"Call Recording depends on Android version the mobile is having than the device."
Yes and no.
The Android OSes (since at least 4.x) have included, by default, a subroutine which allows the telephone audio streams to be sent to any "device", i.e. the speaker, the earbud, Bluetooth, or a file.
That subroutine, that library component, has been removed from almost all phones on the US market over the past 5+ years. So you could say the problem is specific to the phones--but the same exact phones, used with the same exact UNMODIFIED OS overseas, work perfectly well out of the box.
The carriers and the phone makers each say "the other guy did it" so obviously, there is some type of major lying going on, for no apparently good reason. This only affects the *modified* OS in US-market phones of all sorts.

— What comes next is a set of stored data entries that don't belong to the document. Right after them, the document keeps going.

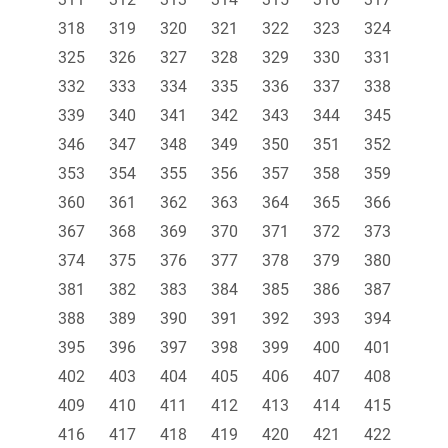
318
319
320
321
322
323
324
325
326
327
328
329
330
331
332
333
334
335
336
337
338
339
340
341
342
343
344
345
346
347
348
349
350
351
352
353
354
355
356
357
358
359
360
361
362
363
364
365
366
367
368
369
370
371
372
373
374
375
376
377
378
379
380
381
382
383
384
385
386
387
388
389
390
391
392
393
394
395
396
397
398
399
400
401
402
403
404
405
406
407
408
409
410
411
412
413
414
415
416
417
418
419
420
421
422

And such modification (removing core code from the OS) is also against the terms of the Android license, it is grounds for Google to revoke permission to use the OS. So even curiouser, because Google is apparently supporting and aiding someone who is intentionally blocking call recording on US-market phones.

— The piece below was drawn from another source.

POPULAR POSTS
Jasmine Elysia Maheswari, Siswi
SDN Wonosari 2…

Phones sold in the EU, Japan, even China and Korea, have no such problem.
This has got nothing to do with spyware. Recording your own calls is perfectly legal, according to the FCC, and their rulings take precedence over any and all state or territorial laws in the US. A cell phone is a radio, not a telephone, under federal law and FCC confirmation.
Someone is tampering with the US-market phones. Don't let nonsense about wiretaps and spyware distract you from that. Cell phones also can be used for illegal surreptitious video recording and yet, no one makes a cell phone that has a blinking red light to warn people it is recording video, do they? So much for concerns about the laws.
Worry more about who gains from tampering with the OS in your phone, and why the carriers and makers all are supporting this.